Daniel Pittack v Muhammad Maximilian Naviede (2010)


The Standard Conditions of Sale (4th edition), applicable to residential conveyancing, did not at clause 1.5 operate to exclude subsales


The claimant purchaser (P) claimed for the return of a deposit paid on exchange of contracts for the purchase of a leasehold residential property from the defendant vendor (N). The contract incorporated the Standard Conditions of Sale (4th edition), which at clause 1.5 provided that "The buyer is not entitled to transfer the benefit of the contract". The lease provided that N could not assign it without the landlord's consent, and the contract required P to provide references so that N could obtain that consent.
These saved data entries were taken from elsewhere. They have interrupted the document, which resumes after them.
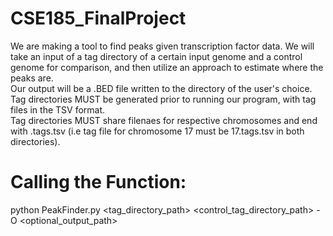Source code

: # CSE185_FinalProject
We are making a tool to find peaks given transcription factor data. We will take an input of a tag directory of a certain input genome and a control genome for comparison, and then utilize an approach to estimate where the peaks are.   
Our output will be a .BED file written to the directory of the user's choice.  
Tag directories MUST be generated prior to running our program, with tag files in the TSV format.  
Tag directories MUST share filenaes for respective chromosomes and end with .tags.tsv (i.e tag file for chromosome 17 must be 17.tags.tsv in both directories). 

# Calling the Function:
python PeakFinder.py <tag_directory_path> <control_tag_directory_path> -O <optional_output_path>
P later proposed that the property should be transferred direct to a sub-purchaser, but N refused to do so, relying on clause 1.5 as excluding direct-transfer subsales. P failed to complete the purchase and gave notice rescinding the contract on the basis that N's refusal to transfer to the sub-purchaser was a repudiatory breach, alternatively because N had not obtained the licence to assign by the required date. The issues were whether clause 1.5 operated to exclude subsales, and whether P or N was the party entitled to rescind the contract. P argued that, by contrast with the Standard Commercial Property Conditions of Sale (2nd edition), which at clause 1.5.2 specifically excluded subsales, there was nothing in the non-commercial standard conditions explicitly to exclude subsales, and no reason to imply such an exclusion.


(1) In the absence of provision to the contrary, a buyer was entitled to require the vendor to transfer the property on completion to a third party of his choosing, Earl of Egmont v Smith (1877) LR 6 Ch D 469 Ch D, Curtis Moffat Ltd v Wheeler (1929) 2 Ch 224 Ch D and Williams on Vendor and Purchaser, 4th edition, 1936 considered. That also applied to the sale of leasehold property, including cases where any prohibition on assignment without consent could not be unreasonably withheld. It was open to any vendor to include an exclusion of subsales in a non-commercial contract, as clause 1.5.2 of the commercial standard conditions did. If that explicit exclusion was not present, clause 1.5 of the non-commercial standard should be read as not excluding subsales. It was significant that the commercial standard conditions were different, and the Conveyancing Handbook, 16th edition, The Law Society, Part B.14 was unfortunate or even misleading in failing to draw a distinction between the two. P had been entitled to rescind for repudiatory breach. (2) The licence to assign had not been provided by the required date and P was not in breach by failing to provide references, as the landlord had indicated that it did not require such references. Accordingly, P had been not been in breach and was entitled to return of the deposit with interest.